Saturday, January 9, 2016

A fall back position. . .

Norman Nagel once observed that when Lutherans cease being Lutheran, they go back to being what they were before...  Quoted from Jonathan Mumme

I guess that is no surprise.  Nagel undoubtedly meant it in the larger sense of Lutheranism and its fall back in the Augustinian tradition to the ideas of grace and salvation enumerated previous to the official time of Lutheranism's origins.  But I wonder if it is not equally or even more true of those who were not raised Lutheran but who converted.  When folks meet up with something that conflicts with reason or the way they had always understood things before, the more authoritative voice is the older voice of their catechesis and identity.

We may catechize adults into the faith and do a fine job of it but it is hard to eradicate from the heart and mind what was learned as a child.  It is often the base for our knowledge, from which we judge the rest of our experience, and the norm that norms the normal we may experience later.  When I grew up... is often a way of saying, I don't know where you got this hymn or liturgy or idea or whatever, but it is not what I learned when I grew up in the church.  And often they are exactly correct -- the confessional character of Lutheranism expressed in catholic doctrine and practice is NOT what we grew up with (even when we grew up as Lutherans).

Underneath all our veneered exterior of fine, upstanding Lutheranism, we hide the Calvinism, fundamentalism, evangelicalism, or other ism du jour.  It may not show up objectively until someone asks us what is our favorite hymn.  Then we say instinctively the name of one of those found not in a Lutheran hymnal collection but surely among the standards of Gospel or American hymnody.  When it comes to funerals and eulogies, it is often hard to challenge the desire to hear a celebration of old Aunt Maddie's life complete with all the embarrassing stories that have nothing in common with the woman of faith she had become under the Spirit's tutelage.

I am not trying to accuse but rather to account for the fact that our catechesis in the faith often seems to find a dead end when converting the hymnody that sings in our hearts to the doctrine we learned from catechism and confession to believe.  To know and acknowledge this is to equip ourselves with what we need to keep the heart of the church from being at odds with the mind of the church, finding an embarrassing conflict between the hymns we sing and the faith we hold.  "I know I should not love them but I do..." admitted someone as we struggled to find a hymn for a funeral.  The ones that were brought out like comfort food in times of stress were at odds with what the person confessed in life.
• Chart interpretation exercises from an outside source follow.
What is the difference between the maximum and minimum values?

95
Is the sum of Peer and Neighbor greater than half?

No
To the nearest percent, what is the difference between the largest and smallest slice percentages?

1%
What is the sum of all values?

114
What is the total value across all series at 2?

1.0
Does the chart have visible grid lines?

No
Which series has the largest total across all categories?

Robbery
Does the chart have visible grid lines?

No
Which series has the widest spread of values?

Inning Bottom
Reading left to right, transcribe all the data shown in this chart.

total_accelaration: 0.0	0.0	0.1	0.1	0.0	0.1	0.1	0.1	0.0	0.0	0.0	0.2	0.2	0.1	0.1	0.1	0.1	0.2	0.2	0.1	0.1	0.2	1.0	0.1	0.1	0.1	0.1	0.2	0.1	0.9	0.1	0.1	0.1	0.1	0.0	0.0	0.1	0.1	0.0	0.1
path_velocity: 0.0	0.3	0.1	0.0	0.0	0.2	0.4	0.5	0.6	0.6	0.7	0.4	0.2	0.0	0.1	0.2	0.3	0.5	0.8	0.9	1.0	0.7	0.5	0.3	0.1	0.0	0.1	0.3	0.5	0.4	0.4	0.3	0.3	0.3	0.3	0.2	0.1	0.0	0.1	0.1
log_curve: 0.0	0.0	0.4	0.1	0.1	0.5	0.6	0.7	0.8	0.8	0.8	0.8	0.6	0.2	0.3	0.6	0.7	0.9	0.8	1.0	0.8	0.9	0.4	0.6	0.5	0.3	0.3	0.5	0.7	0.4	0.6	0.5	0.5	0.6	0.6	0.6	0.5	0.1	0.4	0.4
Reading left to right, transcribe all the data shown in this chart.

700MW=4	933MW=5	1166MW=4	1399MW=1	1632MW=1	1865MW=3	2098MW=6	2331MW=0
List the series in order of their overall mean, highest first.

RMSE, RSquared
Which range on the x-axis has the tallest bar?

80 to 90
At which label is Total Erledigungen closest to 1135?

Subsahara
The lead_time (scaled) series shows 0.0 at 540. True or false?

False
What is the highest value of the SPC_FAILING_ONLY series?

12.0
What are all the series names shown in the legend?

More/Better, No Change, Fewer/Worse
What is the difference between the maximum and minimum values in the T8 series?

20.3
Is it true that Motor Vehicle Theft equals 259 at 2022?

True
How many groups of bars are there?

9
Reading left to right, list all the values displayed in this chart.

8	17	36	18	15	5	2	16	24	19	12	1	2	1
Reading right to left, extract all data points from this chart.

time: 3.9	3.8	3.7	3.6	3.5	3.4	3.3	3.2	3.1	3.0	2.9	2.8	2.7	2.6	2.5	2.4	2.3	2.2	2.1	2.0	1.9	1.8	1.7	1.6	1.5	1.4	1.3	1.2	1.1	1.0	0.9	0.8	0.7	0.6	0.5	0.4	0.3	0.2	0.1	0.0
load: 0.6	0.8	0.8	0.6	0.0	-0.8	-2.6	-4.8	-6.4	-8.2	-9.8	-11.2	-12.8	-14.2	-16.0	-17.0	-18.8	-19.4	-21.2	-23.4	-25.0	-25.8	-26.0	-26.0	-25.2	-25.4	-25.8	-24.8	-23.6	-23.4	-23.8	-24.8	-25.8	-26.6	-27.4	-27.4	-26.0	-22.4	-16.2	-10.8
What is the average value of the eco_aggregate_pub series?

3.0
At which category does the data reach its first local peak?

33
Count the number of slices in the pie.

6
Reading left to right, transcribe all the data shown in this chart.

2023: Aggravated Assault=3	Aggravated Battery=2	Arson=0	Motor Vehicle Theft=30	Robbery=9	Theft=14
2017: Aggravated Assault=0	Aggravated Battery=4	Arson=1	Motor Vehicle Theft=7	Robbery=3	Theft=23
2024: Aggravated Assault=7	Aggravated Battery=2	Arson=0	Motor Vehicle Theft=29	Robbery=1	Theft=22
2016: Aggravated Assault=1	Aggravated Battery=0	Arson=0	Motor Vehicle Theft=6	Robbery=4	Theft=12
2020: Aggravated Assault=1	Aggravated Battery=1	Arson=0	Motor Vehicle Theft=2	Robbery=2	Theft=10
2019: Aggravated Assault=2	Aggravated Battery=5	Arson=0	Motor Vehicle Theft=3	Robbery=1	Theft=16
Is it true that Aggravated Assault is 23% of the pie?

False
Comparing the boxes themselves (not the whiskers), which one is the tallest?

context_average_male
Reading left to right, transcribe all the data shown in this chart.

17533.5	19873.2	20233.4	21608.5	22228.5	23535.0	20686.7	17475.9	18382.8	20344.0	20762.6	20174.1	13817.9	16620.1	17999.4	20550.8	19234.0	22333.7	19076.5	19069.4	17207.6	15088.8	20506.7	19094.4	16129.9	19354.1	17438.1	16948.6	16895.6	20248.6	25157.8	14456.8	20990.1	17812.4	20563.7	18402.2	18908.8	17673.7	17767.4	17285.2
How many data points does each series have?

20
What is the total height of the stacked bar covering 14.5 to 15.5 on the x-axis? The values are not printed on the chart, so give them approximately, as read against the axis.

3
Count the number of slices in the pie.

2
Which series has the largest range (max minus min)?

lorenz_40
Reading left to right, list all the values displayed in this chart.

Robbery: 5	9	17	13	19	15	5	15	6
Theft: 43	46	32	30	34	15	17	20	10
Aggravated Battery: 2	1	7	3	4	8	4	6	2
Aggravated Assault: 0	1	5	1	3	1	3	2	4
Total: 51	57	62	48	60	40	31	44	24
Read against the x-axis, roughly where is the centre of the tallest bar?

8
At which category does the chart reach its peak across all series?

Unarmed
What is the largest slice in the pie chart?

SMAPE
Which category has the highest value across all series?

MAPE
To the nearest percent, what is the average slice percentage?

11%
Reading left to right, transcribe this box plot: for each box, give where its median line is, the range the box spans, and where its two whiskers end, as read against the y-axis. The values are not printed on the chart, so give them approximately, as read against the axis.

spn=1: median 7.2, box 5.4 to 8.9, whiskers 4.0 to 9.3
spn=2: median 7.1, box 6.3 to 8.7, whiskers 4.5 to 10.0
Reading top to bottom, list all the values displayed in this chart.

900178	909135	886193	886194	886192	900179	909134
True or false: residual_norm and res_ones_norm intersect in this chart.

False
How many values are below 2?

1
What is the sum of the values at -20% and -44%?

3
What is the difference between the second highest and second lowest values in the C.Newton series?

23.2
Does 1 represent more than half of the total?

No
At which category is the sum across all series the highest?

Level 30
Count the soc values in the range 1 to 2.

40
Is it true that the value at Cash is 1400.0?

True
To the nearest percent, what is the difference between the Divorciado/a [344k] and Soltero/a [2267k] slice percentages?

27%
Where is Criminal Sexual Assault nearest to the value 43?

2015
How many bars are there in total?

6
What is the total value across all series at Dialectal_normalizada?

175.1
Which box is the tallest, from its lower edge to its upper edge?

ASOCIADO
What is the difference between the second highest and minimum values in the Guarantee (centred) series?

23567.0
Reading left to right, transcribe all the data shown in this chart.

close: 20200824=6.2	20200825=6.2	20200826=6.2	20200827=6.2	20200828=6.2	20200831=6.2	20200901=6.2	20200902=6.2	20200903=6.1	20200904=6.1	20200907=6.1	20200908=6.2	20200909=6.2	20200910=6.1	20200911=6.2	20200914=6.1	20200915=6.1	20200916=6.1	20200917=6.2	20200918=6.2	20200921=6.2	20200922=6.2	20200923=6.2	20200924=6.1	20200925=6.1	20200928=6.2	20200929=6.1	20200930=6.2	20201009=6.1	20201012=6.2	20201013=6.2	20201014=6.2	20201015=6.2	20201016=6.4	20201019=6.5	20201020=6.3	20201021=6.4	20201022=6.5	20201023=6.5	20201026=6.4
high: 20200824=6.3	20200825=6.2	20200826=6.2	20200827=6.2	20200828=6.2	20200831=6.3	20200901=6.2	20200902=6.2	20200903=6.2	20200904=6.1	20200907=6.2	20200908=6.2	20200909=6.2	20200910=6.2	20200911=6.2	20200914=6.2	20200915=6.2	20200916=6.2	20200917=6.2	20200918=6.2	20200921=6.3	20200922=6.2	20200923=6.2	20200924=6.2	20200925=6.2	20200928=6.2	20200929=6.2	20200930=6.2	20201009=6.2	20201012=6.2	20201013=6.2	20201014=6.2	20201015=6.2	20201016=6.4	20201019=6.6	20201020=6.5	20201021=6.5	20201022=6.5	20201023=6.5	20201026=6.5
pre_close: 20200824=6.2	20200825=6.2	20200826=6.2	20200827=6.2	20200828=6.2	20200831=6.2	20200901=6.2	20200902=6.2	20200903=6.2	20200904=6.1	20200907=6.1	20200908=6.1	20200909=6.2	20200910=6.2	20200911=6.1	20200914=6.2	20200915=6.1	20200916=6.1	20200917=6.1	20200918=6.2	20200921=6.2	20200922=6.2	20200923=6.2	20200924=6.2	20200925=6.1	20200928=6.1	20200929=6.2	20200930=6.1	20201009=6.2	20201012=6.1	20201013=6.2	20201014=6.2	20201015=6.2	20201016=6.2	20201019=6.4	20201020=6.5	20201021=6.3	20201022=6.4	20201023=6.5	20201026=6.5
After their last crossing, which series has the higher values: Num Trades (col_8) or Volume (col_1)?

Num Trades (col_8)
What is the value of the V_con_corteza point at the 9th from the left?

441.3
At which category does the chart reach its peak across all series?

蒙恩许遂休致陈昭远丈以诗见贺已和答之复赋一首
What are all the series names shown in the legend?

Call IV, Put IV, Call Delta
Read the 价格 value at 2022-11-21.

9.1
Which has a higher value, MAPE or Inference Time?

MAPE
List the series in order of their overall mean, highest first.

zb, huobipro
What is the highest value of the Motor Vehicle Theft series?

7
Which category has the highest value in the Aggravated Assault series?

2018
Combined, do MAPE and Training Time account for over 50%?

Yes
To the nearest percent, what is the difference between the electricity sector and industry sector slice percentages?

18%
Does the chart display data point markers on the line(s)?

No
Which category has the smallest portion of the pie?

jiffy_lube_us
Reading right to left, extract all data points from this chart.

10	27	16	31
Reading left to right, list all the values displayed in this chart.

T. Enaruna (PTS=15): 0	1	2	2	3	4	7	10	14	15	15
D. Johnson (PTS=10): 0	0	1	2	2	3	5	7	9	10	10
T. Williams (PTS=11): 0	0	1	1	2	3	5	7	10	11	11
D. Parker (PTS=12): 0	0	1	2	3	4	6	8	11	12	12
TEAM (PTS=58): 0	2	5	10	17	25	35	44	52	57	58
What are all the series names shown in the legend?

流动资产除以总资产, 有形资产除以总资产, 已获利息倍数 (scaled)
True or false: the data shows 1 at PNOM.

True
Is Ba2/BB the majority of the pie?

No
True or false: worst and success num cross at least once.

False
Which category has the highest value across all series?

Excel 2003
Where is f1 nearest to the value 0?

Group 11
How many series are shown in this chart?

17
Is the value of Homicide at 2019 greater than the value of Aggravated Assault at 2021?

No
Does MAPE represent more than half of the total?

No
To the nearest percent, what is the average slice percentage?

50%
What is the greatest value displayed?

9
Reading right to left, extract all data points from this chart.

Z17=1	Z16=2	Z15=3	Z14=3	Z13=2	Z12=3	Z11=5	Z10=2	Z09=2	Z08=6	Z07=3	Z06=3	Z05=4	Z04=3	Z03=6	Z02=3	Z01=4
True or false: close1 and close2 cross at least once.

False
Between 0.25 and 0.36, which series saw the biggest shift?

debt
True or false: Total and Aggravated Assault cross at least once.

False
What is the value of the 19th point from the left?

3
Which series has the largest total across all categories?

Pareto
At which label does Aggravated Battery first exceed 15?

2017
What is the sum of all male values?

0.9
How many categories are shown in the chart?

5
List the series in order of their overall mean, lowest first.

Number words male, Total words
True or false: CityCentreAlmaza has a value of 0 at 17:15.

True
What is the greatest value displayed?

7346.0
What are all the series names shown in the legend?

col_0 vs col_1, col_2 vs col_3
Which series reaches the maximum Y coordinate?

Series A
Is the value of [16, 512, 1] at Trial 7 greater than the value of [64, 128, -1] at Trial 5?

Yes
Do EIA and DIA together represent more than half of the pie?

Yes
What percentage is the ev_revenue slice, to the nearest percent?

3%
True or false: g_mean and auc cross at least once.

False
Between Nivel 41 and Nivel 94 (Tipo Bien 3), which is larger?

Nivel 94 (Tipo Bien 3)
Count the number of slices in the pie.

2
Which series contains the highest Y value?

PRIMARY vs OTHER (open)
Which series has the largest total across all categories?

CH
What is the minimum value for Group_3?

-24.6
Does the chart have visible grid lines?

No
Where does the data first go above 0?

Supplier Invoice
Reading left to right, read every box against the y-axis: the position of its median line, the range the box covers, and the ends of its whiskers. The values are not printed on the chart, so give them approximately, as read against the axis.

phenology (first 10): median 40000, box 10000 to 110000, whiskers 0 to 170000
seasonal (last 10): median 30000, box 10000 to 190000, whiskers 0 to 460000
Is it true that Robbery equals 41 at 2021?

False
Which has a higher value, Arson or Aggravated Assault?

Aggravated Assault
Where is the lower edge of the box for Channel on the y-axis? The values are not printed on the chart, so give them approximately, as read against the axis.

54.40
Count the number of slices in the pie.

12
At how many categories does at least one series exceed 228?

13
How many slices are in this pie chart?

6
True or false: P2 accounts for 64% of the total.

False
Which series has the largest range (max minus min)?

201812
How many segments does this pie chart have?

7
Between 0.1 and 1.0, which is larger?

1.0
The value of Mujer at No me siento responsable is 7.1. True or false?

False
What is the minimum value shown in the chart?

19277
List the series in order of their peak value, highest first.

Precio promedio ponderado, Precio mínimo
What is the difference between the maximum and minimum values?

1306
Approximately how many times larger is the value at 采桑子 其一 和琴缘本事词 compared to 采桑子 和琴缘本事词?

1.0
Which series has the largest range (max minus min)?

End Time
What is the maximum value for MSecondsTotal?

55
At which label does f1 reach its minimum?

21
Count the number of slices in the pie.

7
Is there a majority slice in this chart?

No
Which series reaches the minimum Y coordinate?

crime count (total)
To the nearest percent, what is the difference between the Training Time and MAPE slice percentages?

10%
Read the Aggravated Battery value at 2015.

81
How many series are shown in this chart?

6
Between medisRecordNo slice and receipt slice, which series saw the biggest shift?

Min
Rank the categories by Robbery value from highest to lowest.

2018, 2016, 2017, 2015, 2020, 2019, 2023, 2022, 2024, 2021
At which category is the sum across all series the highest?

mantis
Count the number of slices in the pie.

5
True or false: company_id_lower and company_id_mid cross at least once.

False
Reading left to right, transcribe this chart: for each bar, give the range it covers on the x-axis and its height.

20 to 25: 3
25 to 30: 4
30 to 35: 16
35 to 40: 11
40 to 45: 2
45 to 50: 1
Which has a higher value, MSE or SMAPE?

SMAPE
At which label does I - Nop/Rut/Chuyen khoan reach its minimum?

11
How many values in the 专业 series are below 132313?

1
So catechesis must be ongoing and the faith must be continually re-taught or the emotional appeal to the heart will tear out the objective truth within the mind.  Who we were will be who we become again unless we are wedded to the text of Scripture, instructed regularly and faithfully in the Catechism, and led past the altar of preference and desire to the altar of truth.  What we all know only too well Nagel put in the form of a short, pithy saying that I wish I could claim as my own.

5 comments:

Anonymous said...

Amen. How many funerals in the LCMS exhibit these songs from the Reformed, Evangelical tradition that have no place in our services. This is a tough battle, but lets hold up the good, solid hymns for our people to use in their funerals and dispense with the lite and fluffy stuff. Thanks for another great expose.

Mabel said...

The funeral is for the family and friends, Aunt Maddie has left us. Tell the funny stories, sing the hymns she loved. Have the service in a funeral home chapel if the pastor objects. The best funeral I ever attended was held under a tent in the deceased's large back yard and five funeral guests were asked in advance to hold the leashes of his five dogs so they could be there for Bob also. At the end we all sang Amazing Grace and then adjourned for a light lunch. Let the loved ones of the deceased plan the funeral so it's memorable, not just a dreary church service.

Anonymous said...



Hmmm. I glad I'm not related to Mabel, and her post is the exact reason I told my Southern Baptist family to let my LCMS pastor plan my funeral, and to keep quiet or stay home! Funerals are worship services, not opportunites for warm fuzzies.

In Wyoming

Anonymous said...

Mabel, are you even Christian? Let the laypeople plan the worship service? (who often are not even Christian, I might add). If the pastor objects, take the service elsewhere? (where's the observance of 4th Commandment? Where is honouring your pastor as the sent one by Christ Himself?) Dreary church service? Clearly, you have much to learn!

Anonymous said...

Mabel, are you even Christian? Let the laypeople plan the worship service? (who often are not even Christian, I might add). If the pastor objects, take the service elsewhere? (where's the observance of 4th Commandment? Where is honouring your pastor as the sent one by Christ Himself?) Dreary church service, where Christ is present with His words and wounds? Clearly, you have much to learn!